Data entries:
*** Begin section ***
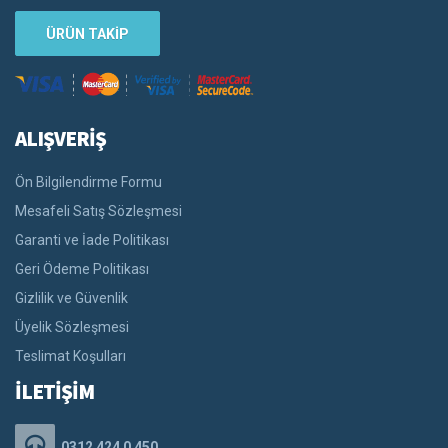
ÜRÜN TAKİP
ALIŞVERİŞ
Ön Bilgilendirme Formu
Mesafeli Satış Sözleşmesi
Garanti ve İade Politikası
Geri Ödeme Politikası
Gizlilik ve Güvenlik
Üyelik Sözleşmesi
Teslimat Koşulları
İLETİŞİM
0312 424 0 450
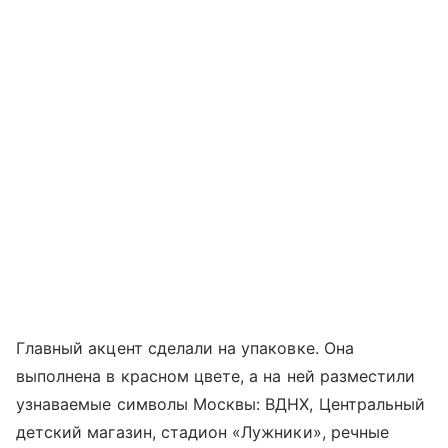
Главный акцент сделали на упаковке. Она
выполнена в красном цвете, а на ней разместили
узнаваемые символы Москвы: ВДНХ, Центральный
детский магазин, стадион «Лужники», речные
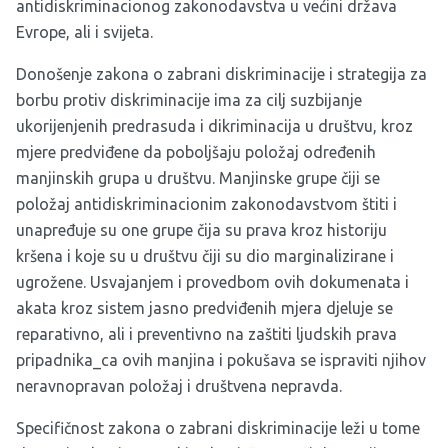
antidiskriminacionog zakonodavstva u većini država
Evrope, ali i svijeta.
Donošenje zakona o zabrani diskriminacije i strategija za
borbu protiv diskriminacije ima za cilj suzbijanje
ukorijenjenih predrasuda i dikriminacija u društvu, kroz
mjere predviđene da poboljšaju položaj određenih
manjinskih grupa u društvu. Manjinske grupe čiji se
položaj antidiskriminacionim zakonodavstvom štiti i
unapređuje su one grupe čija su prava kroz historiju
kršena i koje su u društvu čiji su dio marginalizirane i
ugrožene. Usvajanjem i provedbom ovih dokumenata i
akata kroz sistem jasno predviđenih mjera djeluje se
reparativno, ali i preventivno na zaštiti ljudskih prava
pripadnika_ca ovih manjina i pokušava se ispraviti njihov
neravnopravan položaj i društvena nepravda.
Specifičnost zakona o zabrani diskriminacije leži u tome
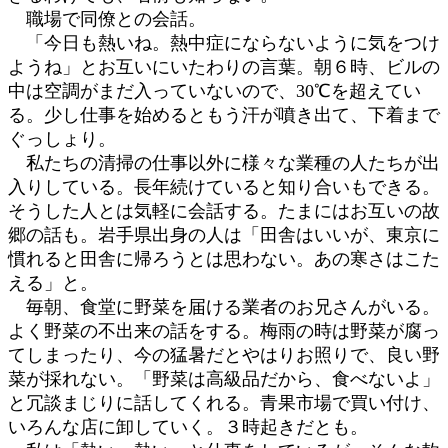
職場で同僚との会話。
「今日も熱いね。熱中症にならないように気をつけ
ようね」とお互いにいたわりの言葉。朝６時、ビルの
中は空調がまだ入っていないので、30℃を超えてい
る。少し仕事を始めるともう汗が噴き出て、下着まで
ぐっしょり。
私たちの清掃の仕事以外に様々な業種の人たちが出
入りしている。長年続けていると知り合いもできる。
そうした人とは気軽に会話する。たまにはお互いの故
郷の話も。岩手県出身の人は「田舎はいいが、東京に
慣れると田舎に帰ろうとは思わない。あの寒さはこた
える」と。
毎朝、食堂に野菜を届ける業者のお兄さんがいる。
よく野菜の不出来の話をする。梅雨の時は野菜が腐っ
てしまったり、今の猛暑だとやはりお照りで、良い野
菜が採れない。「野菜は高級品だから、食べないよ」
と冗談まじりに話してくれる。青果市場で買い付け、
いろんな店に卸していく。３時起きだとも。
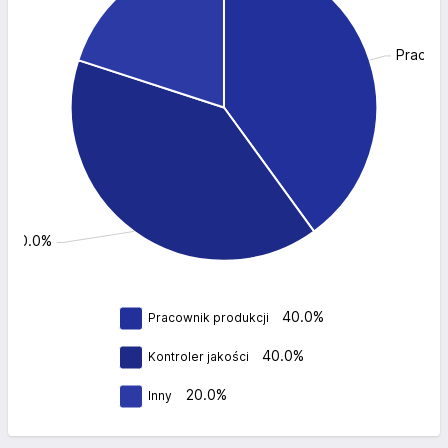
Pracown
i: 40.0%
40.0%
Pracownik produkcji
40.0%
Kontroler jakości
20.0%
Inny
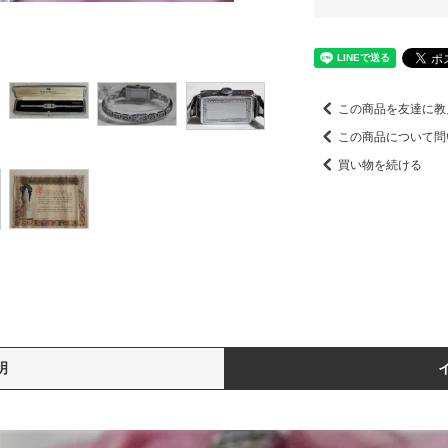
この商品を友達に教
この商品について問
買い物を続ける
明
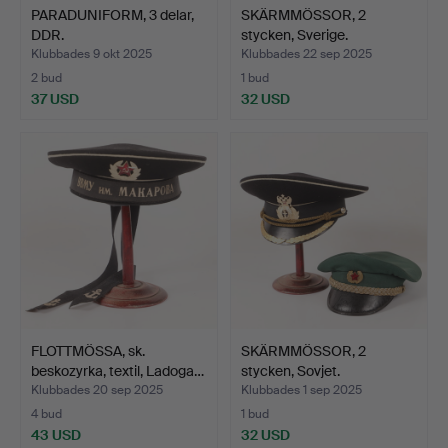
PARADUNIFORM, 3 delar,
SKÄRMMÖSSOR, 2
DDR.
stycken, Sverige.
Klubbades 9 okt 2025
Klubbades 22 sep 2025
2 bud
1 bud
37 USD
32 USD
FLOTTMÖSSA, sk.
SKÄRMMÖSSOR, 2
beskozyrka, textil, Ladoga…
stycken, Sovjet.
Klubbades 20 sep 2025
Klubbades 1 sep 2025
4 bud
1 bud
43 USD
32 USD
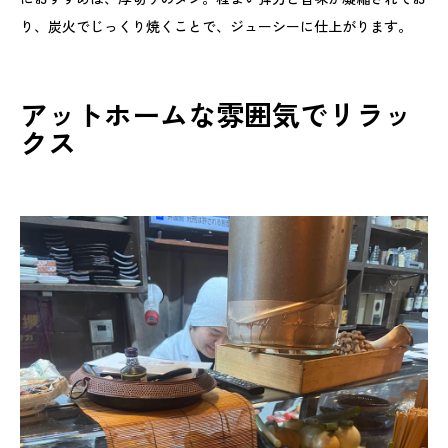
り、炭火でじっくり焼くことで、ジューシーに仕上がります。
アットホームな雰囲気でリラッ
クス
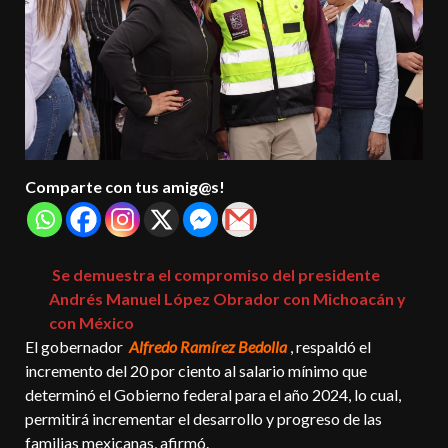
Comparte con tus amig@s!
Se demuestra el compromiso del presidente
Andrés Manuel López Obrador con Michoacán y
con México
El gobernador
Alfredo Ramírez Bedolla
, respaldó el
incremento del 20 por ciento al salario mínimo que
determinó el Gobierno federal para el año 2024, lo cual,
permitirá incrementar el desarrollo y progreso de las
familias mexicanas, afirmó.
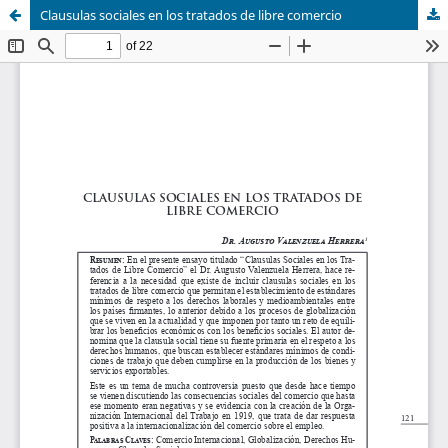
Clausulas sociales en los tratados de libre comercio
*** End section ***
Leave out the images and copy all remaining data word for word.

▶ [RESULT OF THE TASK]
ÜRÜN TAKİP
ALIŞVERİŞ
Ön Bilgilendirme Formu
Mesafeli Satış Sözleşmesi
Garanti ve İade Politikası
Geri Ödeme Politikası
Gizlilik ve Güvenlik
Üyelik Sözleşmesi
Teslimat Koşulları
İLETİŞİM
0312 424 0 450
Главный акцент сделали на упаковке. Она
выполнена в красном цвете, а на ней разместили
узнаваемые символы Москвы: ВДНХ, Центральный
детский магазин, стадион «Лужники», речные
antidiskriminacionog zakonodavstva u većini država
Evrope, ali i svijeta.
Donošenje zakona o zabrani diskriminacije i strategija za
borbu protiv diskriminacije ima za cilj suzbijanje
ukorijenjenih predrasuda i dikriminacija u društvu, kroz
mjere predviđene da poboljšaju položaj određenih
manjinskih grupa u društvu. Manjinske grupe čiji se
položaj antidiskriminacionim zakonodavstvom štiti i
unapređuje su one grupe čija su prava kroz historiju
kršena i koje su u društvu čiji su dio marginalizirane i
ugrožene. Usvajanjem i provedbom ovih dokumenata i
akata kroz sistem jasno predviđenih mjera djeluje se
reparativno, ali i preventivno na zaštiti ljudskih prava
pripadnika_ca ovih manjina i pokušava se ispraviti njihov
neravnopravan položaj i društvena nepravda.
Specifičnost zakona o zabrani diskriminacije leži u tome
職場で同僚との会話。
「今日も熱いね。熱中症にならないように気をつけ
ようね」とお互いにいたわりの言葉。朝６時、ビルの
中は空調がまだ入っていないので、30℃を超えてい
る。少し仕事を始めるともう汗が噴き出て、下着まで
ぐっしょり。
私たちの清掃の仕事以外に様々な業種の人たちが出
入りしている。長年続けていると知り合いもできる。
そうした人とは気軽に会話する。たまにはお互いの故
郷の話も。岩手県出身の人は「田舎はいいが、東京に
慣れると田舎に帰ろうとは思わない。あの寒さはこた
える」と。
毎朝、食堂に野菜を届ける業者のお兄さんがいる。
よく野菜の不出来の話をする。梅雨の時は野菜が腐っ
てしまったり、今の猛暑だとやはりお照りで、良い野
菜が採れない。「野菜は高級品だから、食べないよ」
と冗談まじりに話してくれる。青果市場で買い付け、
いろんな店に卸していく。３時起きだとも。
Pracown
i: 40.0%
40.0%
Pracownik produkcji
40.0%
Kontroler jakości
20.0%
Inny
この商品を友達に教
この商品について問
買い物を続ける
明
PARADUNIFORM, 3 delar,
SKÄRMMÖSSOR, 2
DDR.
stycken, Sverige.
Klubbades 9 okt 2025
Klubbades 22 sep 2025
2 bud
1 bud
37 USD
32 USD
FLOTTMÖSSA, sk.
SKÄRMMÖSSOR, 2
beskozyrka, textil, Ladoga…
stycken, Sovjet.
Klubbades 20 sep 2025
Klubbades 1 sep 2025
4 bud
1 bud
43 USD
32 USD
り、炭火でじっくり焼くことで、ジューシーに仕上がります。
アットホームな雰囲気でリラッ
クス
Comparte con tus amig@s!
Se demuestra el compromiso del presidente
Andrés Manuel López Obrador con Michoacán y
con México
El gobernador
Alfredo Ramírez Bedolla
, respaldó el
incremento del 20 por ciento al salario mínimo que
determinó el Gobierno federal para el año 2024, lo cual,
permitirá incrementar el desarrollo y progreso de las
familias mexicanas, afirmó.
Clausulas sociales en los tratados de libre comercio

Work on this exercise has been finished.